Jeff Parker: Oh yes.
Jim Whitten: Secondly, in reference to Phil's reference to my projection when you said $2 to $3, you are talking about the handsets. That does not, from what I understand, include any potential profit or revenue streams from ITT, is that correct?
Jeff Parker: No, that is correct. Yes absolutely, that is on top of that.
Jim Whitten: So that would be incremental?
Jeff Parker: That is correct.
Jim Whitten: OK. And you also inferred in this conference call that you are working on potentially two customers to hopefully consummate by the end of the year, is that correct?
Jeff Parker: We are. Right now, we only want to get the next one announced and then we will worry about the one after that. Once we get the next one announced tonight, I am sure that we will only get to enjoy the euphoria of that for a few minutes before we are asked, "When is the next one?" "But that is OK, give be my few minutes at least."
Jim Whitten: Did you refer or made a mistaken in one of the previous conference calls that you were actively working on more than two?
Jeff Parker: Oh, yeah. We have several customers we have been working with and frankly they even through these difficult times, stayed in these discussions with us, but right now, Jim, my goal is and so is the team's goal, get the next one in that we see on the horizon coming very close. And there is more beyond that, we will talk about that in the next call.
Jim Whitten: OK. And my last question here is considering the turbulent times as you referred to, especially in all these things, doesn't our technology bring, if I am not mistaken from what you said previously, bring us cost savings, labor savings, et cetera, et cetera?

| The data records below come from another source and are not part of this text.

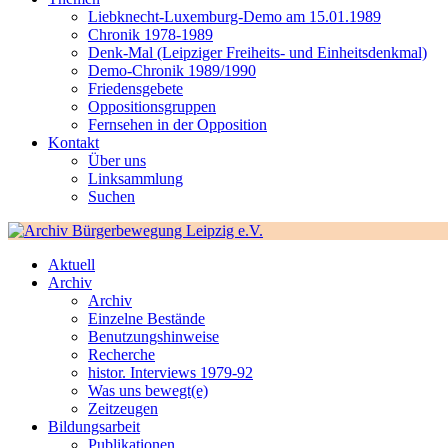
Liebknecht-Luxemburg-Demo am 15.01.1989
Chronik 1978-1989
Denk-Mal (Leipziger Freiheits- und Einheitsdenkmal)
Demo-Chronik 1989/1990
Friedensgebete
Oppositionsgruppen
Fernsehen in der Opposition
Kontakt
Über uns
Linksammlung
Suchen
Aktuell
Archiv
Archiv
Einzelne Bestände
Benutzungshinweise
Recherche
histor. Interviews 1979-92
Was uns bewegt(e)
Zeitzeugen
Bildungsarbeit
Publikationen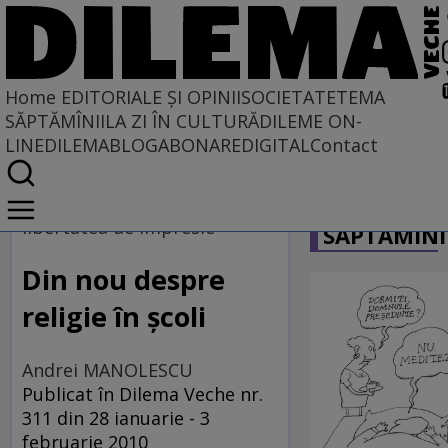
Home
EDITORIALE ȘI OPINII
SOCIETATE
TEMA
SĂPTĂMÎNII
LA ZI ÎN CULTURĂ
DILEME ON-
LINE
DILEMABLOG
ABONARE
DIGITAL
Contact
Home
CARICATU
EDITORIALE ȘI OPINII
libertatea de impresie
SĂPTĂMÎNI
TÎLC SHOW
Din nou despre
religie în şcoli
Andrei MANOLESCU
Publicat în Dilema Veche nr.
311 din 28 ianuarie - 3
februarie 2010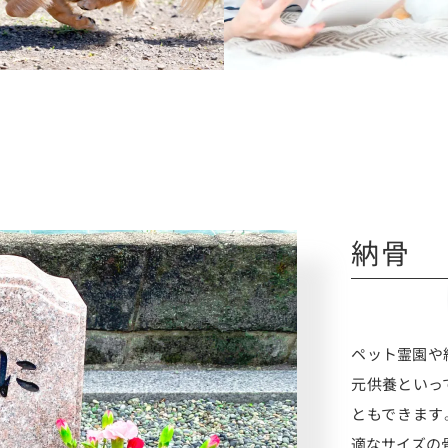
納骨
ペット霊園や
元供養といっ
ともできます
適なサイズの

Jeff Parker: Absolutely. Look one of the things that I see happening in this industry today and I am quite glad you stimulated it because it didn't find its way in my discussion that is worthy I think of mentioning it. What I am saying happening today is companies would with "me‑too" offerings are frankly getting squeezed out of the business. You see people extracting themselves from the business just because there is too many offerings of the exact same process. So your ParkerVision shows up with something that is truly novel, truly different, truly brings big benefits, the people have been hearing for, although I will knowledge they have been skeptical we can achieve, but now you have got the products, OK. You are not to be skeptical anymore and if that function of being different, differentiated products that I believe is what is going to win the day.
And if, those companies who have the leadership and the guts frankly and the vision to adopt something different, who are going to be the guys that survive? And all these other guys who are out there saying, "Oh, I will just keep doing the same thing I have been doing forever." "Well, guess what? Those times are going away." So I think this is setting up very nicely for ParkerVision, albeit it is a rough ride right now.
Jim Whitten: Thank you.
Jeff Parker: Thank you, folks. Thanks to those of you who continue to support us. We are working our little tailbones off to make all of us happy in our ability to build the kind of shareholder value that we still know that can be built. We are not going to let these rocky turbulent times get us down. We are going to stay the course and we are going to get to our goals. And our goal is commercial success, our goal is at $2 to $3 a share that we talked about and that's a third of the market. And that de facto standard option and we will get there and with your support, we will be up there as well. So thank you. Have a good evening and I look forward to speaking with many, maybe all of you sooner or later. Bye‑bye.
Operator: That does conclude today's conference. We thank you all for joining us.